Взял нож, подпорол подкладку. На ладонь выкатилась медалька со свастикой.
— Откуда ватник?
— Все случайное. Собирал наш завхоз Саввич.
— Лады. Пусть возвращается на место небольшим довеском к легенде.
— Нательное белье берите только застиранное. Мелочи — по выбору, но зажигалки, ножи, ложки — в обязательном порядке. Деньги. Они должны быть у контрабандистов — получите в разной валюте — советской, злотых, оккупационных марках. Из оружия рекомендую парабеллумы, — советовал Грошев. — Курево, Леонтий Петрович, бери любое. Пути добывания курева неисповедимы...
Еще с полчаса пристреливали пистолеты в подвальном коридоре. Оглушительно лопались выстрелы, металось по закоулкам эхо, пули расплющивались о бетон и с пронзительным визгом рикошетировали.
Затем Грошев объявил личное время, и Андрей тут же попал в плен к Митрохину.

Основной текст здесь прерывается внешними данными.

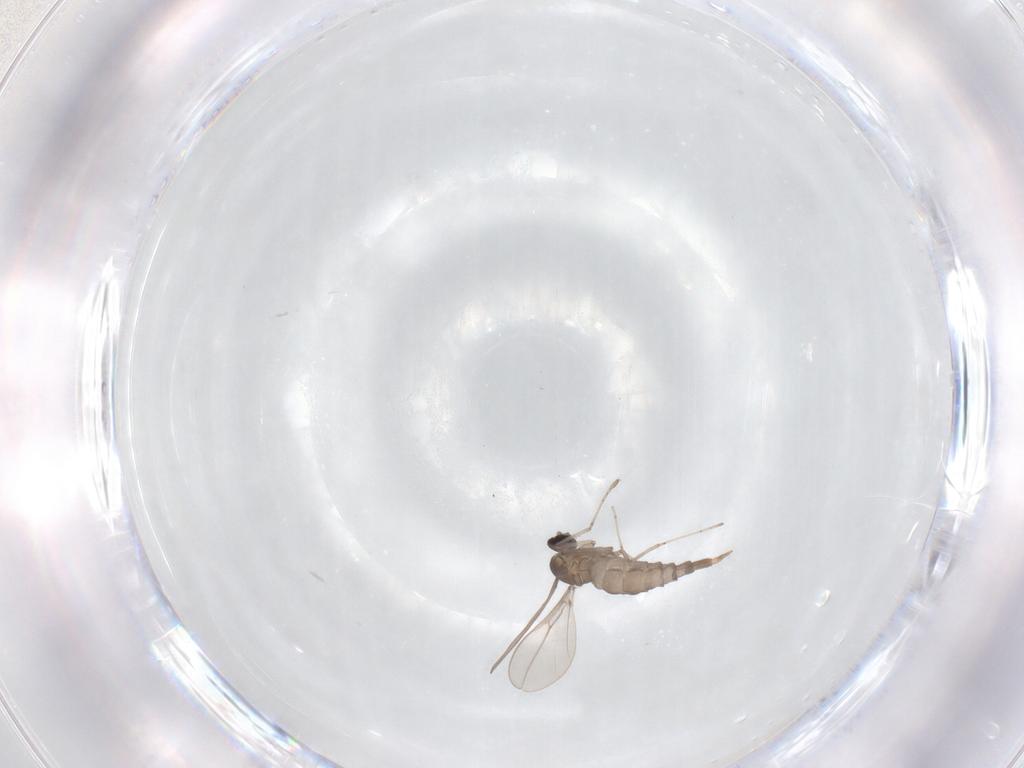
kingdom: Animalia
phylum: Arthropoda
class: Insecta
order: Diptera
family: Cecidomyiidae
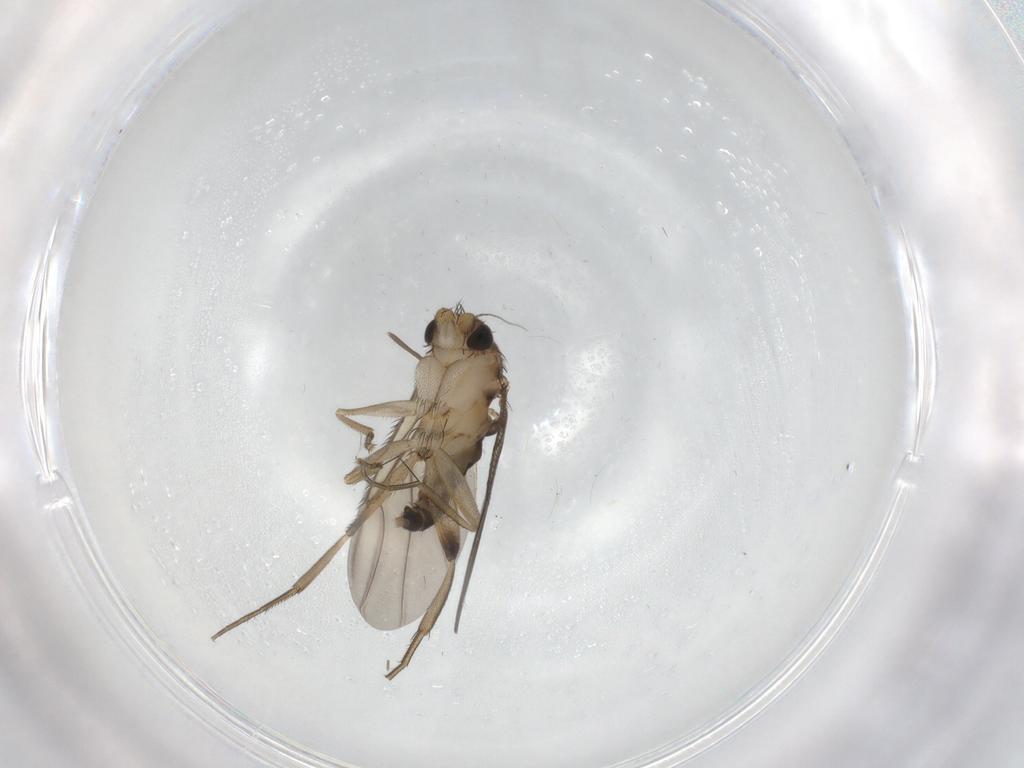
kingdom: Animalia
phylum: Arthropoda
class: Insecta
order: Diptera
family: Phoridae
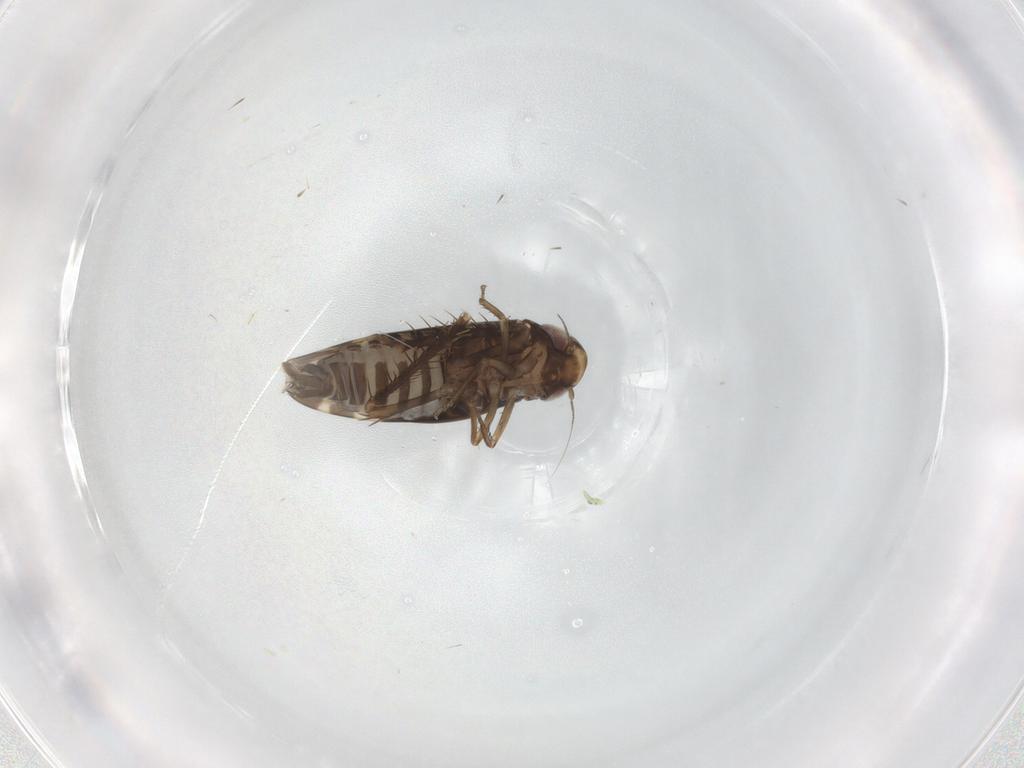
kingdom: Animalia
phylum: Arthropoda
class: Insecta
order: Hemiptera
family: Cicadellidae
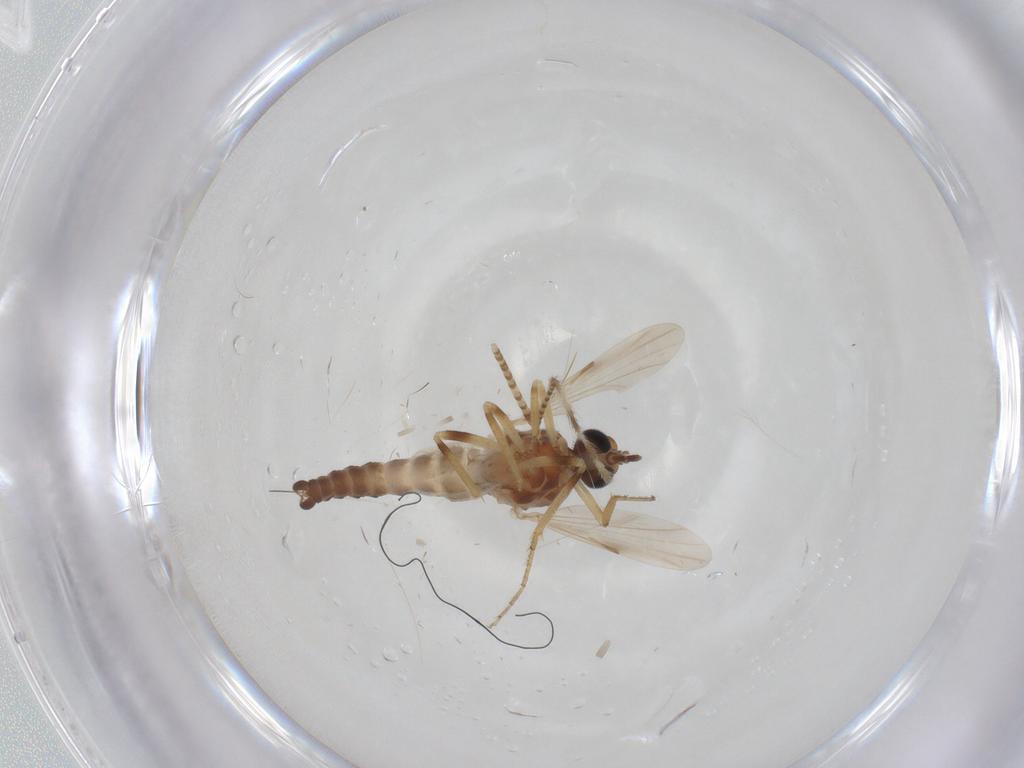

— Заходи-заходи, — распахнул Миша дверь своего кабинета. — Живой человек за целый вечер, слава богу. Знаешь, ехал сюда, думал — наимельчайшую малость буду записывать, составлять конспект эпохи для потомства. Куда там. У меня здесь одни рапорты, постановления, заключения, протоколы. Дневник сгинул за грудой дел, а угрызения совести перед потомками остались. Потерян верный шанс войти в историю. Ведь контрразведчиков-мемуаристов раз-два и обчелся. Приходится развивать устный чекистский юмор.
— Смотри, рассердится однажды Бугаков, руки не подаст.
— У нас негласная договоренность: на шутки не обижаться. Он знает, я люблю его таким, какой он есть. Не думай, Петя гордится немалым резонансом моих песнопений.
Андрей рассмеялся.
— Послушай, Миша, а как я, в порядке? У меня никаких казусов?
— Присматриваюсь пока. Да не сомневайся, Андрей, найдем закавыку.
— Не успеешь. Придется отложить до лучших времен, когда не нужно будет сидеть взаперти.
— Они обязательно наступят, эти времена, еще погуляем. Городок обживается, вернешься — во сто крат лучше будет. Хотя и сейчас не жалуемся: все чаще вместо выбитых окон сверкают витрины, белеют занавесочки, а за ними улыбки полячек. В ресторанах млеет танго. Улучшается быт. Ты обратил внимание на свою кровать? Блеск! Такие у всего личного состава группы. Наш завхоз раздобыл кровати, предназначавшиеся для личной охраны фюрера. Правда, где-то они намокли, проржавели и скрипят, как колодезный ворот. Я так и сказал нашему завхозу: «Ты, Саввич, не кровати заприходовал, а гитлеровские стоны...».